The product of uncI gene in F1Fo-ATP synthase operon plays a chaperone-like role to assist c-ring assembly

Bacterial operons for F₁F_o-ATP synthase typically include an uncI gene that encodes a function-unknown small hydrophobic protein. When we expressed a hybrid F₁F_o (F₁ from thermophilic Bacillus PS3 and Na⁺-translocating F_o from Propionigenium modestum) in Escherchia coli cells, we found that uncI derived from P. modestum was indispensable to produce active enzyme; without uncI, c-subunits in F₁F_o existed as monomers but not as functional c₁₁-ring.
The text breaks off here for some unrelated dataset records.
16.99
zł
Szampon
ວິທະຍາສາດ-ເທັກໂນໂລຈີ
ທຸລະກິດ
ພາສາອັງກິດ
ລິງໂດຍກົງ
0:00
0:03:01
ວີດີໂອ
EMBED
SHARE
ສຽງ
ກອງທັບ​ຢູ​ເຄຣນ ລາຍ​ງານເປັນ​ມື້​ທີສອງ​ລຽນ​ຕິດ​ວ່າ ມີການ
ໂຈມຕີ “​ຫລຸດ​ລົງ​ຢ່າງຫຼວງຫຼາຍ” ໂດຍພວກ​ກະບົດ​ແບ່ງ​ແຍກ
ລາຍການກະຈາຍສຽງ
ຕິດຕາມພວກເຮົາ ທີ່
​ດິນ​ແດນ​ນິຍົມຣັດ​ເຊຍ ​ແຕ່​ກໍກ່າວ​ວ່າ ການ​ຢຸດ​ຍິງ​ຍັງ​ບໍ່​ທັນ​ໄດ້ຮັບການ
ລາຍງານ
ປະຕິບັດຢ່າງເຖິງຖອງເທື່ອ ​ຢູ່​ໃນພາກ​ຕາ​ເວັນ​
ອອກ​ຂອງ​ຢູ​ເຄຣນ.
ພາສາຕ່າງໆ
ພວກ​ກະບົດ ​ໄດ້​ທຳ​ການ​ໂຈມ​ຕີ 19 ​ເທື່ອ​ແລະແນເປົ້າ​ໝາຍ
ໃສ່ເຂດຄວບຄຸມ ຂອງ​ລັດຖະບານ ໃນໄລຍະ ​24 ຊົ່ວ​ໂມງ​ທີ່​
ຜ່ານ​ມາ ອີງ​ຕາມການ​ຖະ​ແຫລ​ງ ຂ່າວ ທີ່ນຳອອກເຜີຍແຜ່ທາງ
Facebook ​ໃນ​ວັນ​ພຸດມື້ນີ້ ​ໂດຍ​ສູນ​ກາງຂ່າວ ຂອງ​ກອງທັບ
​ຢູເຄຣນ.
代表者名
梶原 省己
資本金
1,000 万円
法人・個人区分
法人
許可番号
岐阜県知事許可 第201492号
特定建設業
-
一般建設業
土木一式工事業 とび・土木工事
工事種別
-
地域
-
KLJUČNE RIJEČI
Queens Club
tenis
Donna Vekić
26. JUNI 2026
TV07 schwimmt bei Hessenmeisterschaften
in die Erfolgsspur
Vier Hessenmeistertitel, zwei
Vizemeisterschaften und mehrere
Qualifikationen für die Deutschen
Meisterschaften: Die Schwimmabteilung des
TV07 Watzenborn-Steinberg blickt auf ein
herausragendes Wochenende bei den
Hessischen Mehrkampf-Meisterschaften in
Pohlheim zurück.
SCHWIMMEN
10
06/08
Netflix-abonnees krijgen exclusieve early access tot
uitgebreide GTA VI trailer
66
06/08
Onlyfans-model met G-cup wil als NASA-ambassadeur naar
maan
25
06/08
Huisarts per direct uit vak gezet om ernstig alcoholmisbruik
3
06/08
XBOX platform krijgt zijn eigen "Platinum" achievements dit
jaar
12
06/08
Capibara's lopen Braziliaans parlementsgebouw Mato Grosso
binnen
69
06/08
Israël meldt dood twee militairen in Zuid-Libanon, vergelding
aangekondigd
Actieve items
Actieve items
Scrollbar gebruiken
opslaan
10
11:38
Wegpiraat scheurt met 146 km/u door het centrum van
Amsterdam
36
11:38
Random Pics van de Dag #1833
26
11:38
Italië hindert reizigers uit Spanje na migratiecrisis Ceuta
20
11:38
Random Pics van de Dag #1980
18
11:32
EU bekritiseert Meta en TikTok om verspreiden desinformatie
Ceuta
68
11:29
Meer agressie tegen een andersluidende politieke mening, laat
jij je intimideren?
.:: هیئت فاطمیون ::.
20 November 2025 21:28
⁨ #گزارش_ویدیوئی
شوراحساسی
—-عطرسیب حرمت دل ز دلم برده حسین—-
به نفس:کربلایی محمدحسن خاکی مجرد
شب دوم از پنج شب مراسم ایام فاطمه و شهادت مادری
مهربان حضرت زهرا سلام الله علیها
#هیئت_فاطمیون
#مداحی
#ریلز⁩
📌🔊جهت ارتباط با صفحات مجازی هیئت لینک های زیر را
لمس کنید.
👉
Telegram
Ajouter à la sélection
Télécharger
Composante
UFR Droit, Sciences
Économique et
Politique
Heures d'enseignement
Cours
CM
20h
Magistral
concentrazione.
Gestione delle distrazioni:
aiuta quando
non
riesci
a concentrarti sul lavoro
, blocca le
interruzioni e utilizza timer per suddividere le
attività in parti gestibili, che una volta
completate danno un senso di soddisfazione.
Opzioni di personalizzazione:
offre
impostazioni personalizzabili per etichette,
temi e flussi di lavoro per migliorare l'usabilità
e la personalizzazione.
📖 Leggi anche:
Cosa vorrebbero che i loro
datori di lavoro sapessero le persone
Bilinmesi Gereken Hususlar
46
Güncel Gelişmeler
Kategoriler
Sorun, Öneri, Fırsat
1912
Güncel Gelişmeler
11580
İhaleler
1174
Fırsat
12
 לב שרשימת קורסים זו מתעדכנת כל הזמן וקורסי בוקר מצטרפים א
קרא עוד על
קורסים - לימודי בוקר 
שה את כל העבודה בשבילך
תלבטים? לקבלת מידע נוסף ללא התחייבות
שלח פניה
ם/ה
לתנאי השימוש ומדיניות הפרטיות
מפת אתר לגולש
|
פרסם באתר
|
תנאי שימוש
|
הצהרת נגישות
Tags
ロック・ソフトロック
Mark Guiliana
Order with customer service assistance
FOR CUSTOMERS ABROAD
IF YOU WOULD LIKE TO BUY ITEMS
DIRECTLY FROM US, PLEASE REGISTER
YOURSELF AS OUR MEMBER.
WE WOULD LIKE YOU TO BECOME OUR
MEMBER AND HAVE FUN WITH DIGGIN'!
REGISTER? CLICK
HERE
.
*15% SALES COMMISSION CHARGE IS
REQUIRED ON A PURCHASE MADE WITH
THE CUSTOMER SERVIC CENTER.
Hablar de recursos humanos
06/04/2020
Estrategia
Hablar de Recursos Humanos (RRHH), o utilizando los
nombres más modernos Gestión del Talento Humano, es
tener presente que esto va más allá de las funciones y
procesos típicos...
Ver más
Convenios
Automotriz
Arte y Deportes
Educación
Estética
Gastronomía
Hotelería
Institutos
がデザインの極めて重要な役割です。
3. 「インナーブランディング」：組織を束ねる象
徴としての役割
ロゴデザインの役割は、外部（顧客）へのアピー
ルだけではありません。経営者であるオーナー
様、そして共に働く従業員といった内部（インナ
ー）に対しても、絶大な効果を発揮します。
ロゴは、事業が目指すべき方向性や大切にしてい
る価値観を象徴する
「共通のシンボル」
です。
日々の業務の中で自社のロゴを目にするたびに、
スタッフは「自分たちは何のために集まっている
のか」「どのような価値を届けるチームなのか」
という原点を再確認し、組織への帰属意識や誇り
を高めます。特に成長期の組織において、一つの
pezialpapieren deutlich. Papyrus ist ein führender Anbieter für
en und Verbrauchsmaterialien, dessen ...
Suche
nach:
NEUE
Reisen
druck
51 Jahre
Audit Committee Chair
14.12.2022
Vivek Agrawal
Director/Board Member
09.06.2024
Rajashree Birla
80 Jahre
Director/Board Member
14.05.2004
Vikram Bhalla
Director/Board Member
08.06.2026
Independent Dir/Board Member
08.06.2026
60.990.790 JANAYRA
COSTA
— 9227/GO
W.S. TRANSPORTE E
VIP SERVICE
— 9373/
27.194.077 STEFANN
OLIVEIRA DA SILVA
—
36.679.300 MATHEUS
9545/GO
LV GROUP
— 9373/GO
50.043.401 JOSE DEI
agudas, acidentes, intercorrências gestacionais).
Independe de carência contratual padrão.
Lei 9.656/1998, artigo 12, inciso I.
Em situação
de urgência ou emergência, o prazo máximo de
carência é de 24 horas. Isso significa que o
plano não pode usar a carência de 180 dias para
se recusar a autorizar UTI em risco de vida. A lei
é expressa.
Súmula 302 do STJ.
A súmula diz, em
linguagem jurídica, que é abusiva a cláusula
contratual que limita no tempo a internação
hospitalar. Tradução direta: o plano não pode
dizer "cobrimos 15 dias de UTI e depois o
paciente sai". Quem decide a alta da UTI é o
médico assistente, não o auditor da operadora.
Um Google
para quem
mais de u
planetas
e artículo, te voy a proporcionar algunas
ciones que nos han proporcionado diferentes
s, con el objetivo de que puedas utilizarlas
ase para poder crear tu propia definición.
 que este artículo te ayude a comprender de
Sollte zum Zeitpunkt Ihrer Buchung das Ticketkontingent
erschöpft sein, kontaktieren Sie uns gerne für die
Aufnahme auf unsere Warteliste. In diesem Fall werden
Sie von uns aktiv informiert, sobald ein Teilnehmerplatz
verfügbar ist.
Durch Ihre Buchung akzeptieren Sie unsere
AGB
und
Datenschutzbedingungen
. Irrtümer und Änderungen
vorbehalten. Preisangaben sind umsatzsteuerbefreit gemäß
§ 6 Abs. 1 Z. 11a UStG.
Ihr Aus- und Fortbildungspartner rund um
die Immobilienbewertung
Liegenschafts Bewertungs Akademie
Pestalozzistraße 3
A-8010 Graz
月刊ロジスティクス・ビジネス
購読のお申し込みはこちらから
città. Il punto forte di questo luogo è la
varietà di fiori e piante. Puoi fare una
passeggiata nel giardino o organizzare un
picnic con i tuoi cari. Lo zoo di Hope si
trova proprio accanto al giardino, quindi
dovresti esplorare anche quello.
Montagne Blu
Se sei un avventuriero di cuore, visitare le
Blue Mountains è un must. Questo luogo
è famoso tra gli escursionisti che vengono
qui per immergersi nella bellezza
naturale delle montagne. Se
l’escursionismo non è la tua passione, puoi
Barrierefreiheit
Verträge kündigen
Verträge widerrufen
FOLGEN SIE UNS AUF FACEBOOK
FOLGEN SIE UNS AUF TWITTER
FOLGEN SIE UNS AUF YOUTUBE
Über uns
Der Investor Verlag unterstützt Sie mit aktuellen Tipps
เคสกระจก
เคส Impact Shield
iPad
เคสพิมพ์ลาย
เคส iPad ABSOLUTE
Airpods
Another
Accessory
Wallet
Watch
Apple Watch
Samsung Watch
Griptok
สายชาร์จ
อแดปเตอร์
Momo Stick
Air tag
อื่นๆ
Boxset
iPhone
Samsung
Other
When uncI was expressed from another plasmid at the same time, active F₁F_o with c₁₁-ring was produced. A plasmid containing only uncI and c-subunit gene produced c₁₁-ring, but a plasmid containing only c-subunit gene did not. Direct interaction of UncI protein with c-subunits was suggested from copurification of His-tagged UncI protein and c-subunits, both in the state of c₁₁-ring and c-monomers. Na⁺ induced dissociation of His-tagged UncI protein from c₁₁-ring but not from c-monomers. These results show that UncI is a chaperone-like protein that assists c₁₁-ring assembly from c-monomers in the membrane.